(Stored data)
======
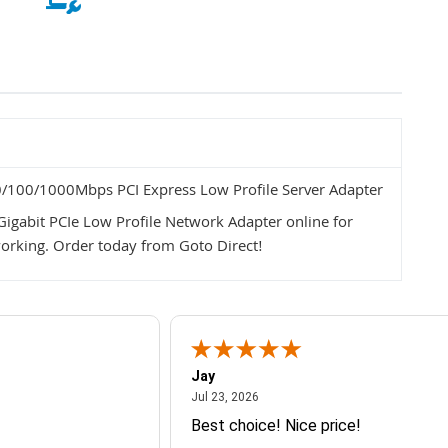
100/1000Mbps PCI Express Low Profile Server Adapter
gabit PCIe Low Profile Network Adapter online for
working. Order today from Goto Direct!
Jay
July 23, 2026
Jul 23, 2026
Best choice! Nice price!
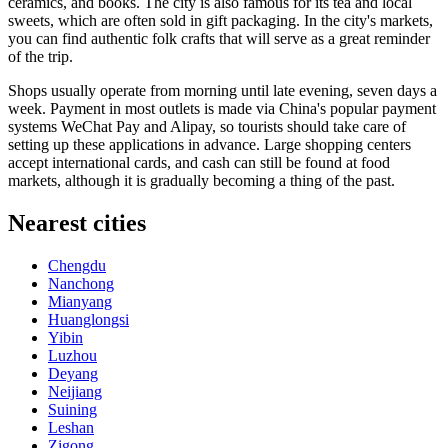
ceramics, and books. The city is also famous for its tea and local
sweets, which are often sold in gift packaging. In the city's markets,
you can find authentic folk crafts that will serve as a great reminder
of the trip.
Shops usually operate from morning until late evening, seven days a
week. Payment in most outlets is made via China's popular payment
systems WeChat Pay and Alipay, so tourists should take care of
setting up these applications in advance. Large shopping centers
accept international cards, and cash can still be found at food
markets, although it is gradually becoming a thing of the past.
Nearest cities
Chengdu
Nanchong
Mianyang
Huanglongsi
Yibin
Luzhou
Deyang
Neijiang
Suining
Leshan
Zigong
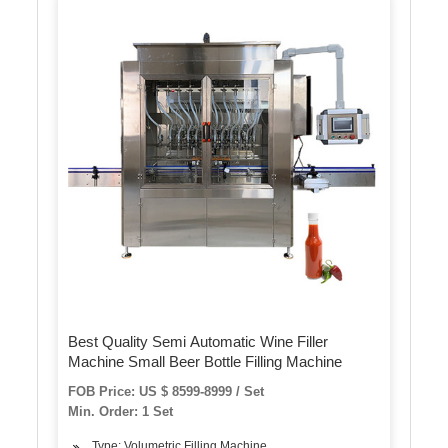
Best Quality Semi Automatic Wine Filler
Machine Small Beer Bottle Filling Machine
FOB Price: US $ 8599-8999 / Set
Min. Order: 1 Set
Type: Volumetric Filling Machine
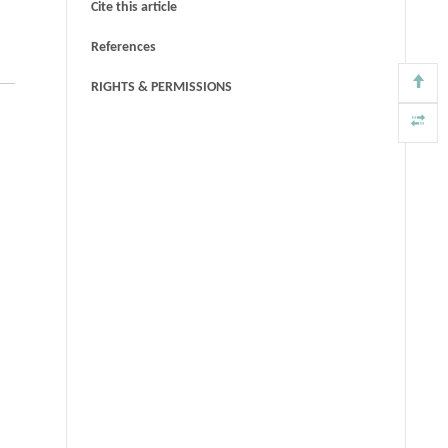
Cite this article
References
RIGHTS & PERMISSIONS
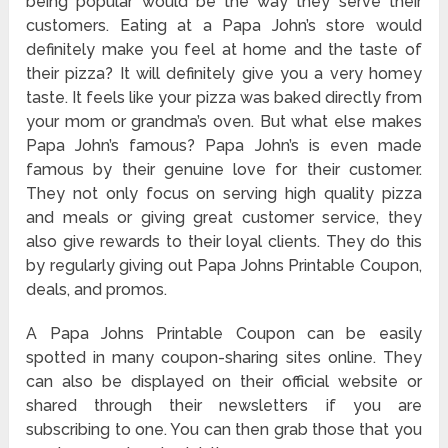
being popular would be the way they serve their
customers. Eating at a Papa John’s store would
definitely make you feel at home and the taste of
their pizza? It will definitely give you a very homey
taste. It feels like your pizza was baked directly from
your mom or grandma’s oven. But what else makes
Papa John’s famous? Papa John’s is even made
famous by their genuine love for their customer.
They not only focus on serving high quality pizza
and meals or giving great customer service, they
also give rewards to their loyal clients. They do this
by regularly giving out Papa Johns Printable Coupon,
deals, and promos.
A Papa Johns Printable Coupon can be easily
spotted in many coupon-sharing sites online. They
can also be displayed on their official website or
shared through their newsletters if you are
subscribing to one. You can then grab those that you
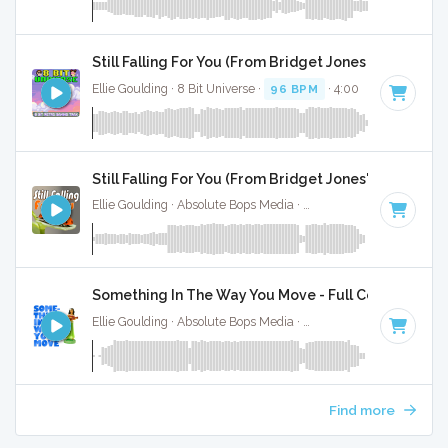
Still Falling For You (From Bridget Jones Baby) - 8 
Ellie Goulding · 8 Bit Universe ·
96 BPM
· 4:00
Still Falling For You (From Bridget Jones'S Baby) - 
Ellie Goulding · Absolute Bops Media ·
96 BPM
·
Key of C#
Something In The Way You Move - Full Cover
Ellie Goulding · Absolute Bops Media ·
109 BPM
·
Key of C
Find more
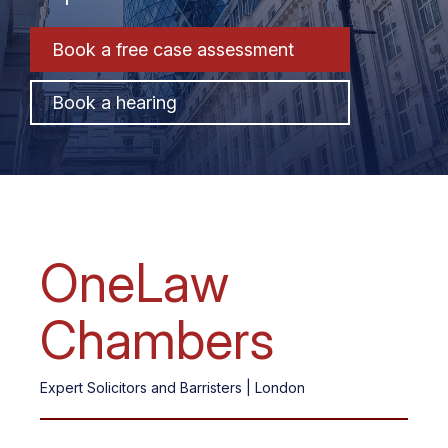
Book a free
case assessment
Book a hearing
OneLaw
Chambers
Expert Solicitors and Barristers | London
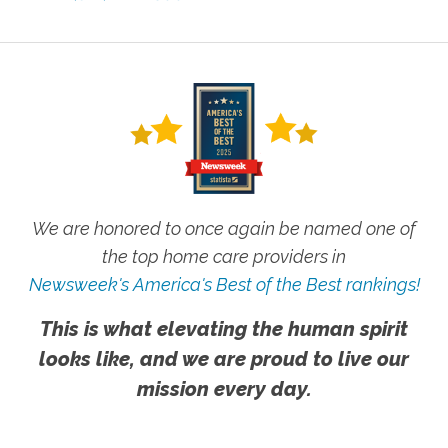
We are honored to once again be named one of
the top home care providers in
Newsweek's America's Best of the Best rankings!
This is what elevating the human spirit
looks like, and we are proud to live our
mission every day.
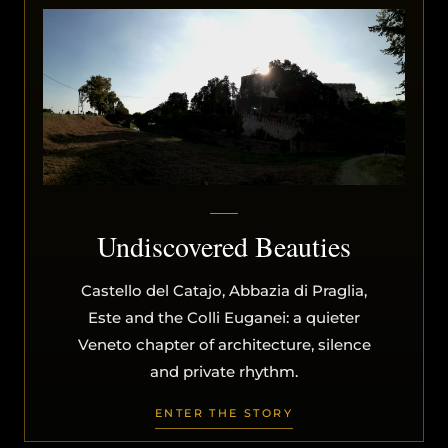
Undiscovered Beauties
Castello del Catajo, Abbazia di Praglia,
Este and the Colli Euganei: a quieter
Veneto chapter of architecture, silence
and private rhythm.
ENTER THE STORY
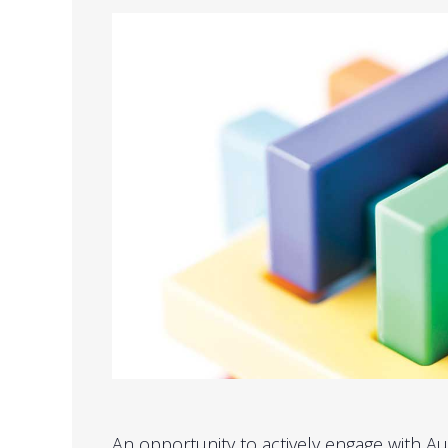
An opportunity to actively engage with Aud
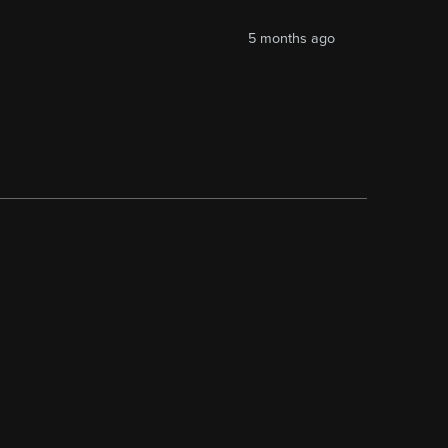
5 months ago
======
# [WHAT YOU SHOULD DO]
Across all the entries above, how many lines have the word "Order" in them? Only the number, please.

# [ANSWER SPACE]
2